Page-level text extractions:
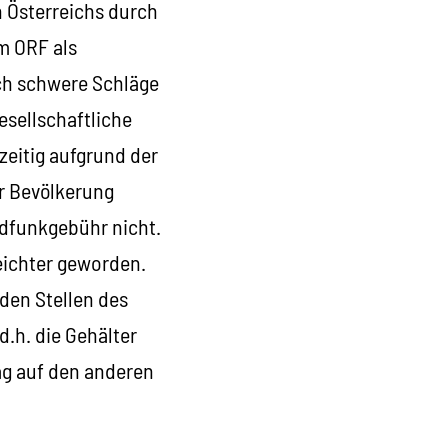
n Österreichs durch
em ORF als
ich schwere Schläge
esellschaftliche
zeitig aufgrund der
r Bevölkerung
ndfunkgebühr nicht.
eichter geworden.
nden Stellen des
.h. die Gehälter
ag auf den anderen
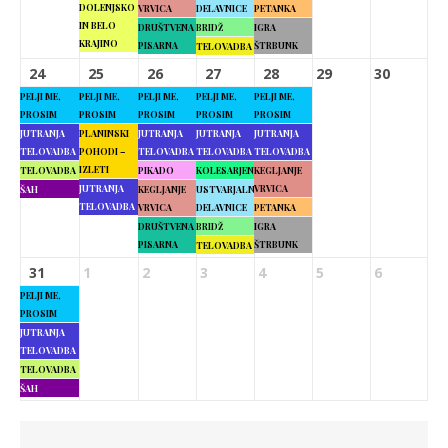
DOLENJSKO
VRVICA
DELAVNICE
PETANKA
IN BELO
DRUŠTVENA
BRIDŽ
IGRA
KRAJINO
PISARNA
ŠTRBUNK
TELOVADBA
24
25
26
27
28
29
30
PELJI ME,
PELJI ME,
PELJI ME,
PELJI ME,
PELJI ME,
PROSIM
PROSIM
PROSIM
PROSIM
PROSIM
JUTRANJA
PLANINSKI
JUTRANJA
JUTRANJA
JUTRANJA
TELOVADBA
POHODI –
TELOVADBA
TELOVADBA
TELOVADBA
IZLETI
TELOVADBA
PIKADO
KOLESARJENJE
KEGLJANJE
JUTRANJA
VRVICA
ŠAH
KEGLJANJE
USTVARJALNE
TELOVADBA
VRVICA
DELAVNICE
PETANKA
DRUŠTVENA
BRIDŽ
IGRA
PISARNA
ŠTRBUNK
TELOVADBA
31
1
2
3
4
5
6
PELJI ME,
PROSIM
JUTRANJA
TELOVADBA
TELOVADBA
ŠAH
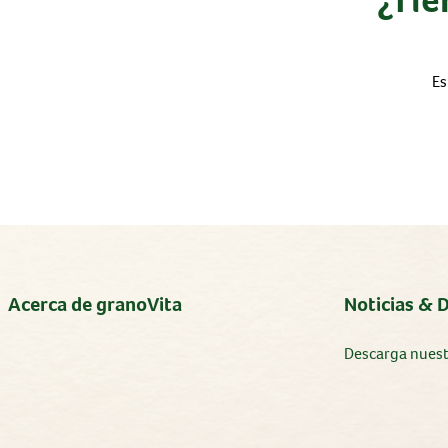
Es
Acerca de granoVita
Noticias & 
Descarga nues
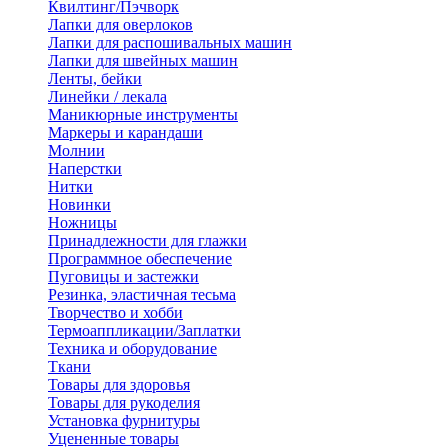
Квилтинг/Пэчворк
Лапки для оверлоков
Лапки для распошивальных машин
Лапки для швейных машин
Ленты, бейки
Линейки / лекала
Маникюрные инструменты
Маркеры и карандаши
Молнии
Наперстки
Нитки
Новинки
Ножницы
Принадлежности для глажки
Программное обеспечение
Пуговицы и застежки
Резинка, эластичная тесьма
Творчество и хобби
Термоаппликации/Заплатки
Техника и оборудование
Ткани
Товары для здоровья
Товары для рукоделия
Установка фурнитуры
Уцененные товары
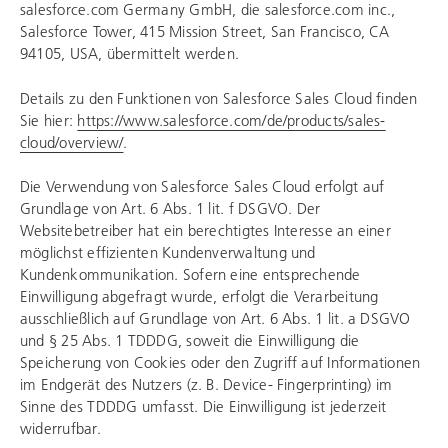
salesforce.com Germany GmbH, die salesforce.com inc.,
Salesforce Tower, 415 Mission Street, San Francisco, CA
94105, USA, übermittelt werden.
Details zu den Funktionen von Salesforce Sales Cloud finden
Sie hier:
https://www.salesforce.com/de/products/sales-
cloud/overview/
.
Die Verwendung von Salesforce Sales Cloud erfolgt auf
Grundlage von Art. 6 Abs. 1 lit. f DSGVO. Der
Websitebetreiber hat ein berechtigtes Interesse an einer
möglichst effizienten Kundenverwaltung und
Kundenkommunikation. Sofern eine entsprechende
Einwilligung abgefragt wurde, erfolgt die Verarbeitung
ausschließlich auf Grundlage von Art. 6 Abs. 1 lit. a DSGVO
und § 25 Abs. 1 TDDDG, soweit die Einwilligung die
Speicherung von Cookies oder den Zugriff auf Informationen
im Endgerät des Nutzers (z. B. Device- Fingerprinting) im
Sinne des TDDDG umfasst. Die Einwilligung ist jederzeit
widerrufbar.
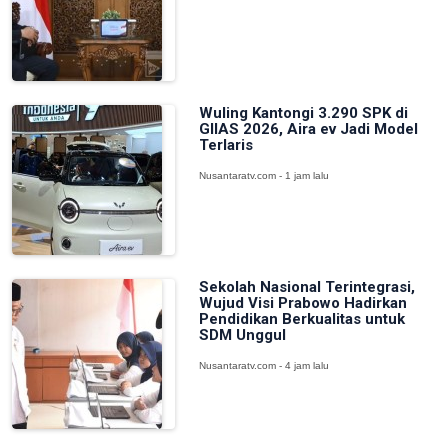
Wuling Kantongi 3.290 SPK di
GIIAS 2026, Aira ev Jadi Model
Terlaris
Nusantaratv.com - 1 jam lalu
Sekolah Nasional Terintegrasi,
Wujud Visi Prabowo Hadirkan
Pendidikan Berkualitas untuk
SDM Unggul
Nusantaratv.com - 4 jam lalu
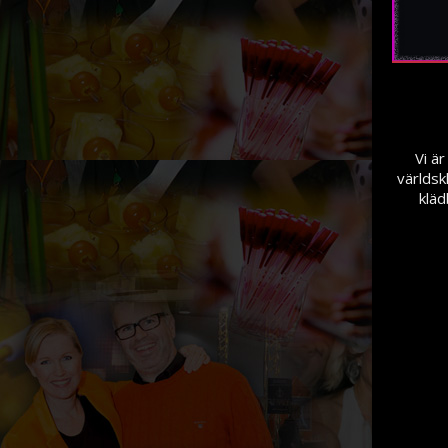
Vi ä
världsk
kläd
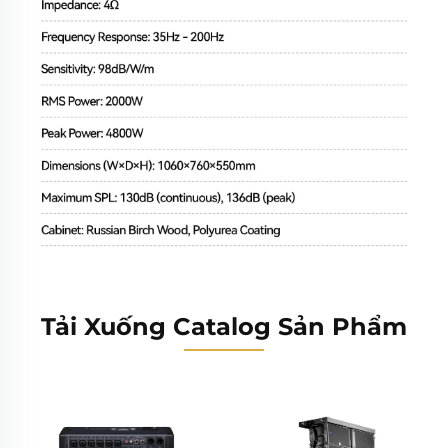
Tải Xuống Catalog Sản Phẩm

Task directions
With the pictures removed, print only the lines starting at the line that has "Kundenkommunikation. Sofern eine" and ending at the line that has "Nusantaratv.com - 1 jam lalu", both ends included, exactly as they stand above.

Solution for this problem
Kundenkommunikation. Sofern eine entsprechende
Einwilligung abgefragt wurde, erfolgt die Verarbeitung
ausschließlich auf Grundlage von Art. 6 Abs. 1 lit. a DSGVO
und § 25 Abs. 1 TDDDG, soweit die Einwilligung die
Speicherung von Cookies oder den Zugriff auf Informationen
im Endgerät des Nutzers (z. B. Device- Fingerprinting) im
Sinne des TDDDG umfasst. Die Einwilligung ist jederzeit
widerrufbar.
Wuling Kantongi 3.290 SPK di
GIIAS 2026, Aira ev Jadi Model
Terlaris
Nusantaratv.com - 1 jam lalu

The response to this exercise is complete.